Mindfulness is growing in popularity and, as more research is being done all the time, it is proving to be a powerful tool in dealing with the stresses of modern day life.
Mindfulness techniques include meditation, which may be a turn off for some people. But we are not talking about Buddhist meditation, or a practice from any other religion, or indeed some sort of 'hippy far out' experience. Mindfulness meditation is accessible to all, and is a skill that can be learnt. It is not about clearing the mind (a very difficult thing to try and do), but about becoming aware of our thoughts, in a non-judgmental way and kindly letting them go.
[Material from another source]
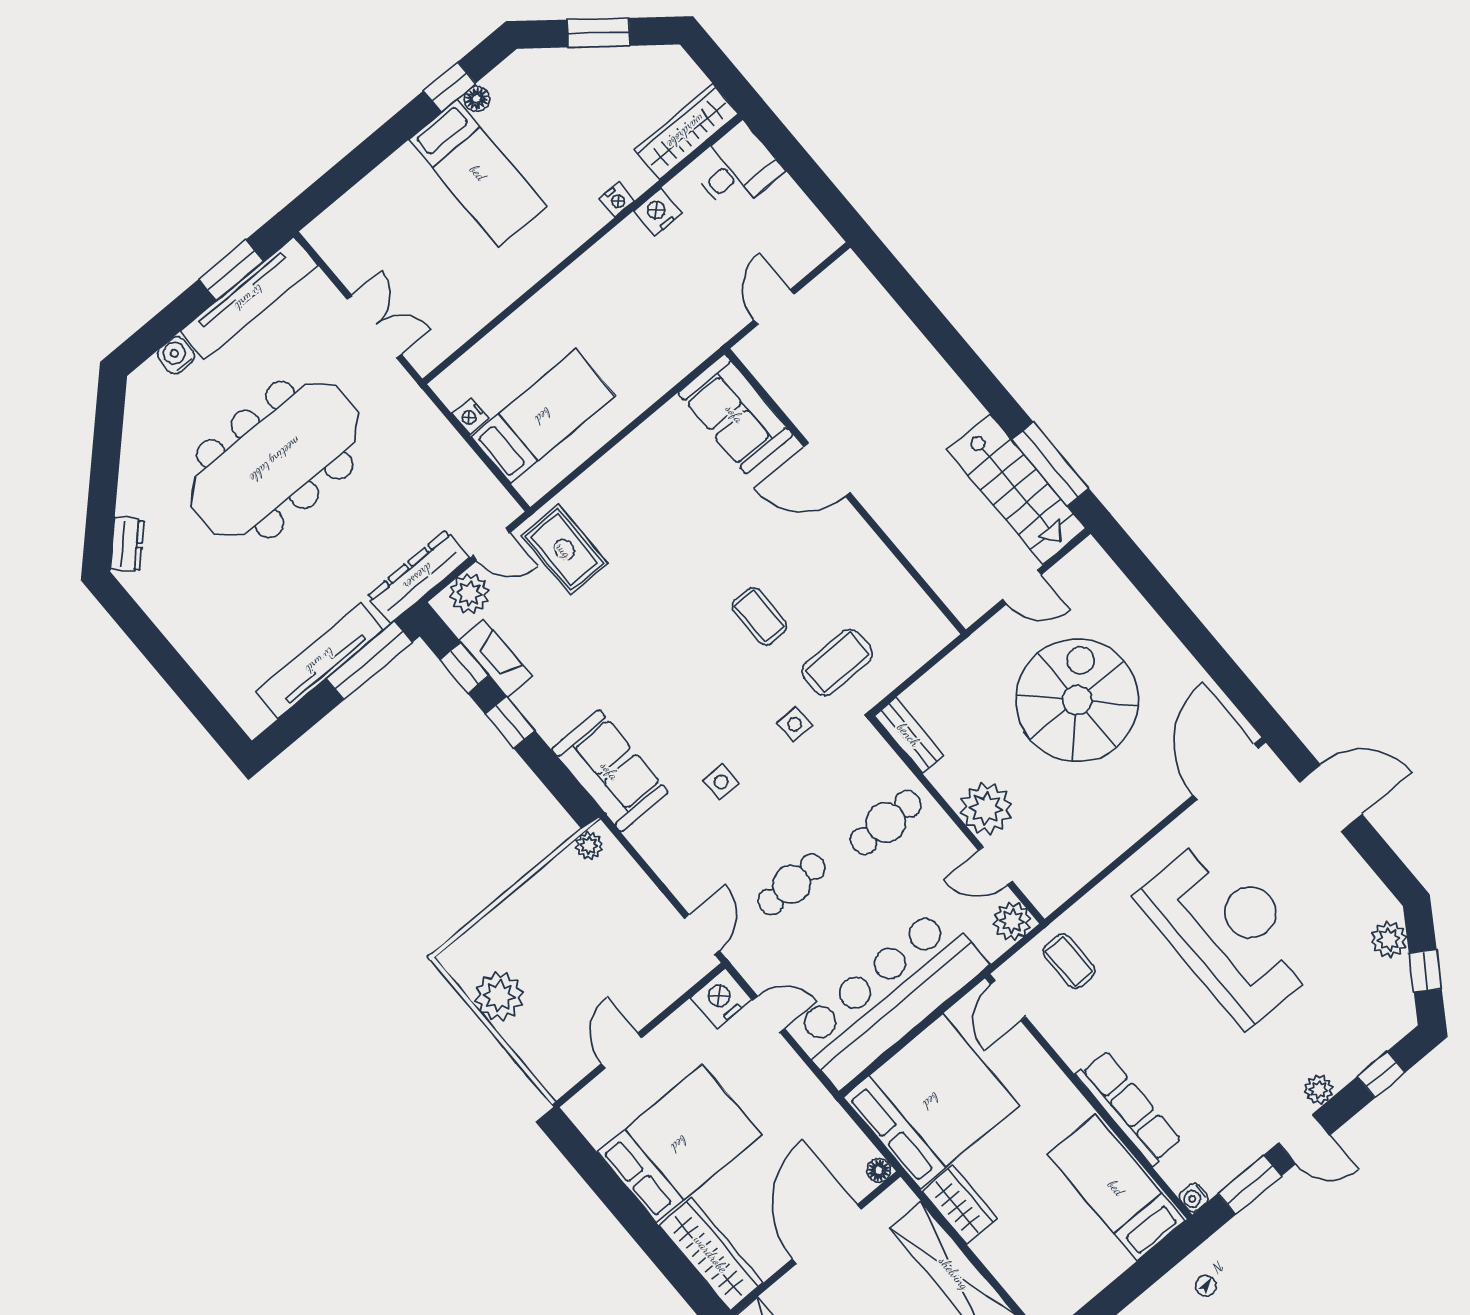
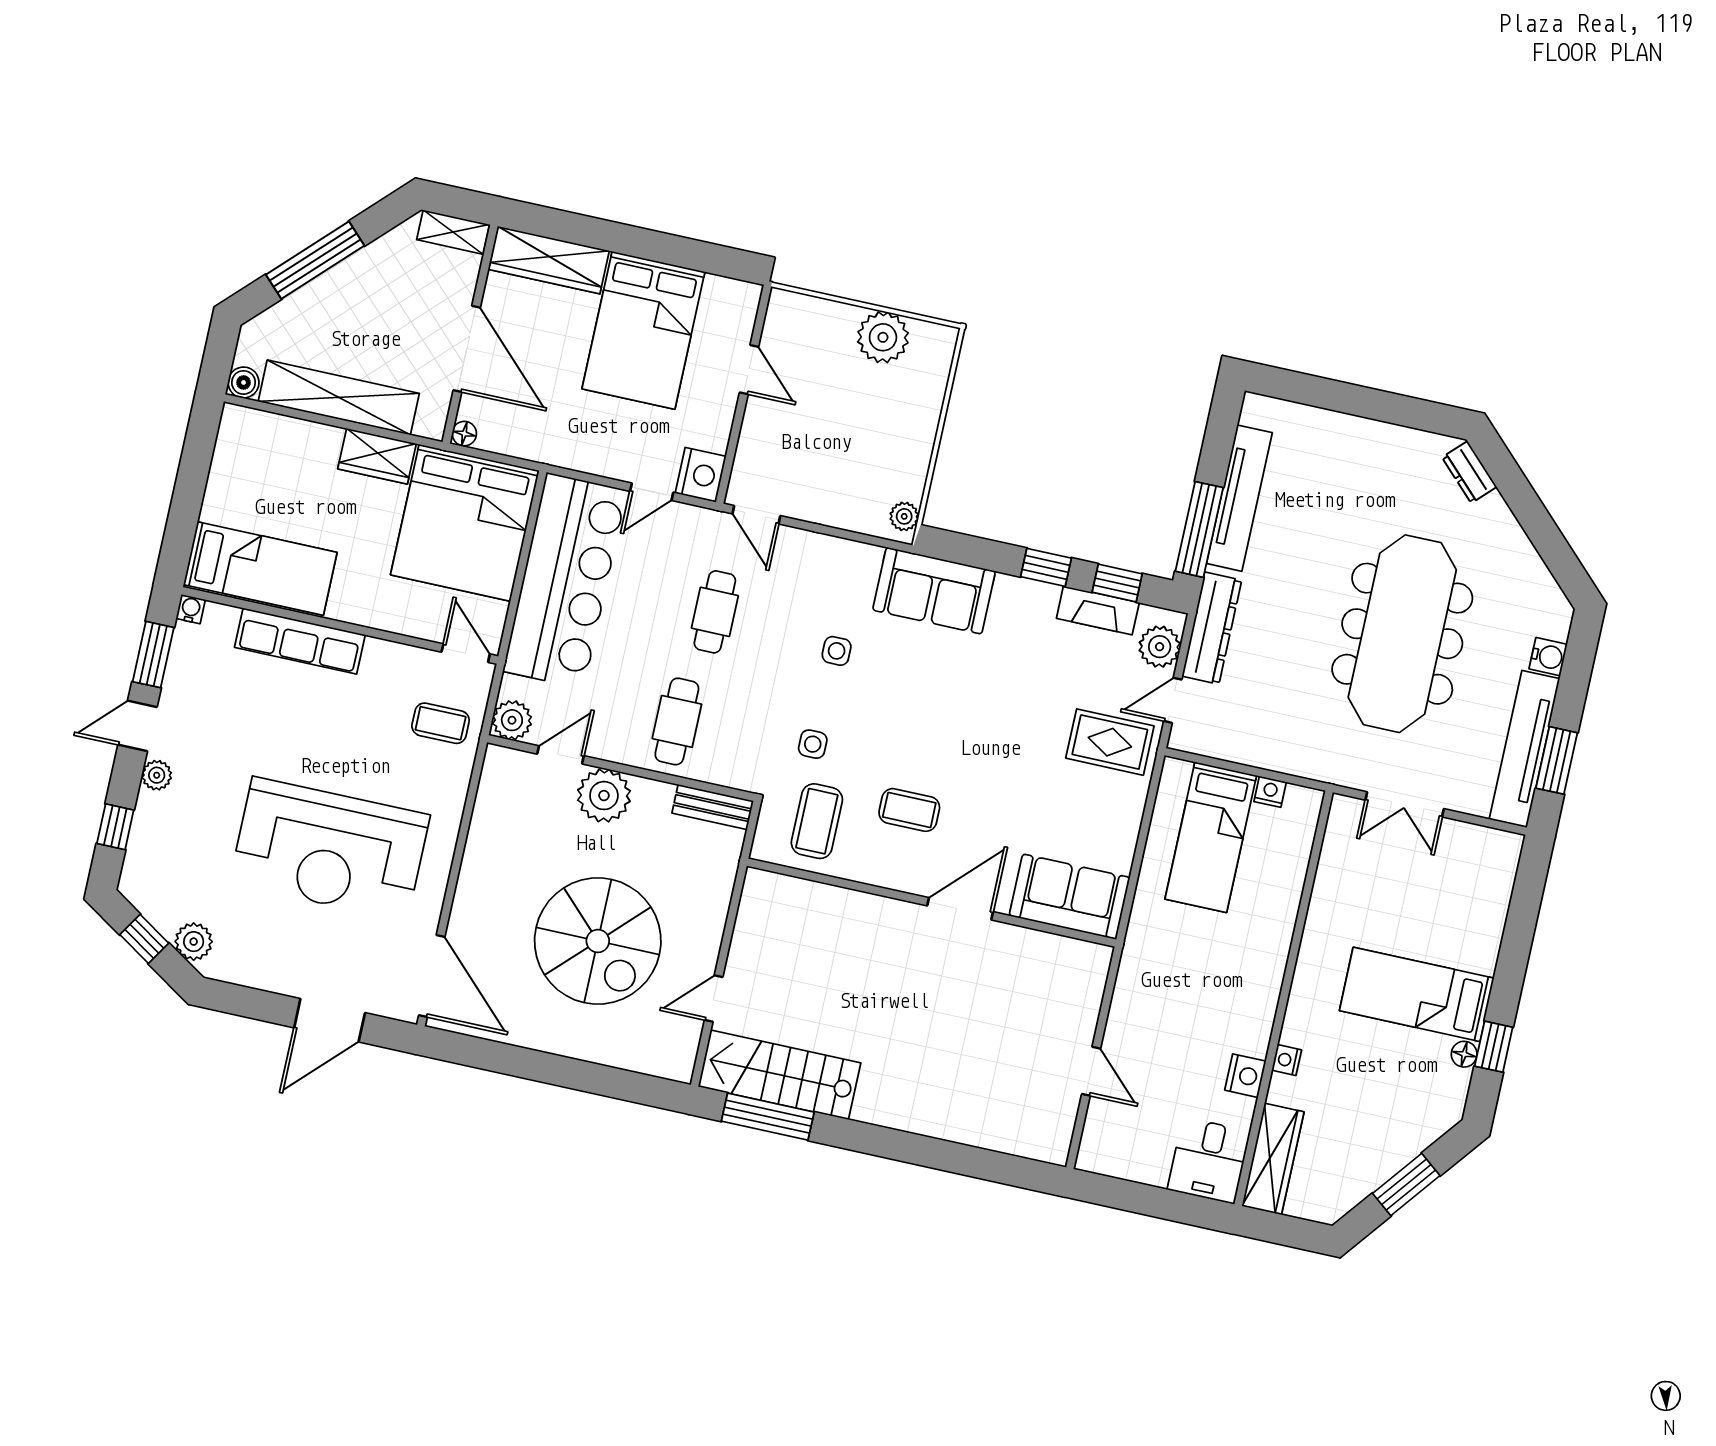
sofa: (735, 414) -> (1070, 897), moved
door: (827, 470) -> (960, 909), moved
wall: (845, 491) -> (932, 903), moved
There are several meditations that can be used in Mindfulness, each one with a different focus, for example the body scan meditation, which brings the awareness to each part of the body and is very good for relaxation. The three minute breathing space is a useful meditation when we are in a stressful situation, or just to prepare us for the day ahead, or to enable us to let go of the day we have just had. Only three minutes, and yet research is showing that three minutes of Mindfulness meditation can calm down our stress responses. That's something we would all want, isn't it!
Mindfulness meditation is centred on our breathing, something that we always have with us, and therefore we can access anywhere. Becoming aware of our breathing can anchor us to the present moment and bring peace to our busy minds, reducing stress. Meditating on our breathing is a very useful skill to learn.
Mindfulness asks us to be open to our experiences, not judging them as good or bad, but to be curious about them. It is about being aware, in the moment, of life as we are living it. It encourages us to let go of things that have past, which we cannot now change, and not to spend time planning for future things, of which we have no knowledge. It helps us to be patient, to trust, and to accept.
Mindfulness will help to develop kindness, compassion, gentleness and openness to both ourselves and others.
Mindfulness techniques are being looked at by various organisations, including the NHS, as a way of dealing with pain, with stress and anxiety, and with depression.